Ganó festivales como el de Arjona, con el tema “Quiero ser libre”; obtuvo el segundo lugar en Turbana y el primero en el Festival del Frito con una cumbia titulada “La más bonita”. Para él, cada tarima es un altar y cada canción, una plegaria.
De sus abuelos Marceliano Tatis, músico español avecindado en Cartagena, y José Fajardo, integrante de la Banda Bajera de San Pelayo, heredó la música como linaje.
Hoy, la historia se cierra con una justicia poética: aquel niño que un día fue nómada entre montañas y calles es ahora guía turístico en Cartagena, la ciudad que lo vio llorar y levantarse. Recorre sus plazas, murallas y calles coloniales contando historias con el mismo ritmo con que compone versos. Su voz guía a los visitantes por los caminos de piedra donde aún resuenan los tambores de la historia. Cada relato suyo tiene la cadencia de una canción y la ternura de quien ha comprendido que también se puede sanar mostrando belleza.
Porque Carlos Fajardo Tatis ya no solo canta: ahora también guía. Y en su mirada, el mar parece escucharlo. Su vida es un espejo donde todos los que sufren pueden mirarse. Enseña que el dolor no destruye: revela. Que la pobreza puede ser semilla de grandeza. Que el arte no pertenece únicamente a los elegidos, sino también aquellos valientes y luchadores de la vida como él.
En los ojos de Carlos aún habita el niño que dormía en la calle, pero también brilla el resplandor sereno de quien ha vencido al destino. Ha demostrado que, aunque el mundo te deje sin techo, el corazón puede seguir siendo una casa donde habite la esperanza.
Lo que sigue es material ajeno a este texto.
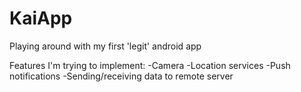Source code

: KaiApp
======

Playing around with my first 'legit' android app

Features I'm trying to implement:
-Camera
-Location services
-Push notifications
-Sending/receiving data to remote server
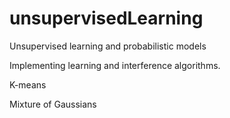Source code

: # unsupervisedLearning
Unsupervised learning and probabilistic models

Implementing  learning and interference algorithms.

K-means

Mixture of Gaussians
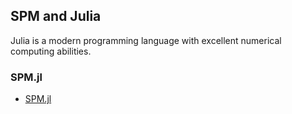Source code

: ## SPM and Julia

Julia is a modern programming language with excellent numerical
computing abilities.

### SPM.jl

- [SPM.jl](https://github.com/spm/SPM.jl)
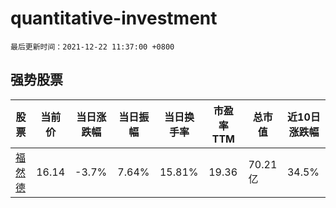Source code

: # quantitative-investment

`最后更新时间：2021-12-22 11:37:00 +0800`

## 强势股票

|股票|当前价|当日涨跌幅|当日振幅|当日换手率|市盈率TTM|总市值|近10日涨跌幅|
|----|----|----|----|----|----|----|----|
|[福然德](https://xueqiu.com/S/SH605050)|16.14|-3.7%|7.64%|15.81%|19.36|70.21亿|34.5%|
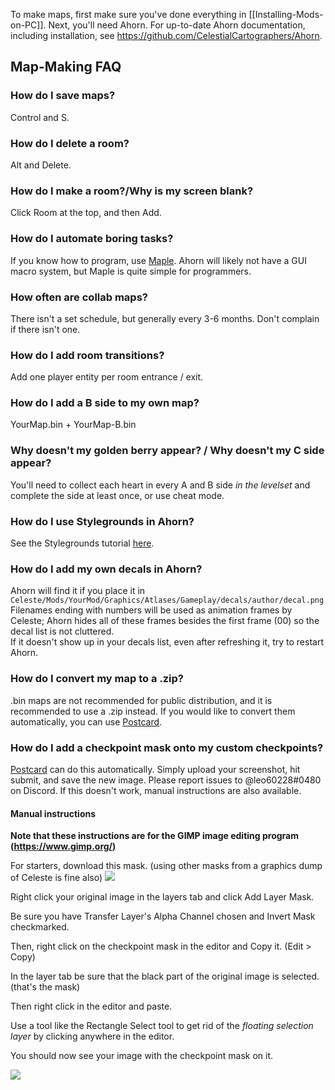 To make maps, first make sure you've done everything in [[Installing-Mods-on-PC]]. Next, you'll need Ahorn. For up-to-date Ahorn documentation, including installation, see https://github.com/CelestialCartographers/Ahorn.

## Map-Making FAQ
### How do I save maps?
Control and S.

### How do I delete a room?
Alt and Delete.

### How do I make a room?/Why is my screen blank?
Click Room at the top, and then Add.

### How do I automate boring tasks?
If you know how to program, use [Maple](https://github.com/CelestialCartographers/Maple). Ahorn will likely not have a GUI macro system, but Maple is quite simple for programmers.

### How often are collab maps?
There isn't a set schedule, but generally every 3-6 months. Don't complain if there isn't one.

### How do I add room transitions?
Add one player entity per room entrance / exit.

### How do I add a B side to my own map?
YourMap.bin + YourMap-B.bin

### Why doesn't my golden berry appear? / Why doesn't my C side appear?
You'll need to collect each heart in every A and B side _in the levelset_ and complete the side at least once, or use cheat mode.

### How do I use Stylegrounds in Ahorn?
See the Stylegrounds tutorial [here](Adding-Stylegrounds).

### How do I add my own decals in Ahorn?
Ahorn will find it if you place it in `Celeste/Mods/YourMod/Graphics/Atlases/Gameplay/decals/author/decal.png`  
Filenames ending with numbers will be used as animation frames by Celeste; Ahorn hides all of these frames besides the first frame (00) so the decal list is not cluttered.  
If it doesn't show up in your decals list, even after refreshing it, try to restart Ahorn.

### How do I convert my map to a .zip?
.bin maps are not recommended for public distribution, and it is recommended to use a .zip instead. If you would like to convert them automatically, you can use [Postcard](http://postcard.leo60228.space/start).

### How do I add a checkpoint mask onto my custom checkpoints?
[Postcard](http://postcard.leo60228.space/mask) can do this automatically. Simply upload your screenshot, hit submit, and save the new image. Please report issues to @leo60228#0480 on Discord. If this doesn't work, manual instructions are also available.

#### Manual instructions
**Note that these instructions are for the GIMP image editing program (https://www.gimp.org/)**

For starters, download this mask. (using other masks from a graphics dump of Celeste is fine also)
![](https://cdn.discordapp.com/attachments/429775352295063563/554859401651945472/mask.png)


Right click your original image in the layers tab and click Add Layer Mask.

Be sure you have Transfer Layer's Alpha Channel chosen and Invert Mask checkmarked.

Then, right click on the checkpoint mask in the editor and Copy it. (Edit > Copy)

In the layer tab be sure that the black part of the original image is selected. (that's the mask)

Then right click in the editor and paste.

Use a tool like the Rectangle Select tool to get rid of the _floating selection layer_ by clicking anywhere in the editor.

You should now see your image with the checkpoint mask on it.

![](https://cdn.discordapp.com/attachments/429775352295063563/554849542827278346/how2GIMPmask.gif)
Hoy, Carlos Fajardo Tatis se considera un hombre feliz. No porque haya olvidado su pasado, sino porque aprendió a reconciliarse con él. Su felicidad no es una huida del dolor, sino una celebración de la vida misma, de haber sobrevivido y creado belleza a partir de la herida.
Y su mensaje, que ya no es solo suyo sino de todos los que han llorado en silencio, vibra como un eco eterno.
“No importa cuán oscuro sea el camino; mientras exista una canción, propia o ajena, el alma tendrá un motivo para seguir viviendo": Roy Galán.
Ramiro Elías Álvarez Mercado
Sobre el autor
Ramiro Elías Álvarez Mercado
Una copa de folclor
Nacido en Planeta Rica, Córdoba, el 14 de octubre de 1974, radicado en Bogotá hace casi tres décadas. Amante de la lectura, los deportes, la escritura, investigador nato de las tradiciones, costumbres, cultura, música, folclor y gastronomía del Caribe colombiano.
Estudió coctelería, bar, etiqueta y protocolo con dos diplomados en vinos y certificación de sommelier, campo profesional en el que tiene más de 20 años de experiencia.
Escribe de manera empírica, sobre fútbol y otros deportes, vinos y todo lo relacionado con el tema, así como publicaciones en distintos medios sobre cultores de la música vallenata y de otras expresiones musicales que se dan en el Caribe colombiano. Sus escritos han sido publicados en distintos medios virtuales.
Desde temprana edad le ha gustado escribir, sin embargo, fue en Bogotá, muy lejos de su terruño, que se le despertó ese deseo incesante de recrear las semblanzas de personajes que han hecho un aporte significativo al vallenato y otras expresiones musicales de la Costa Atlántica de Colombia.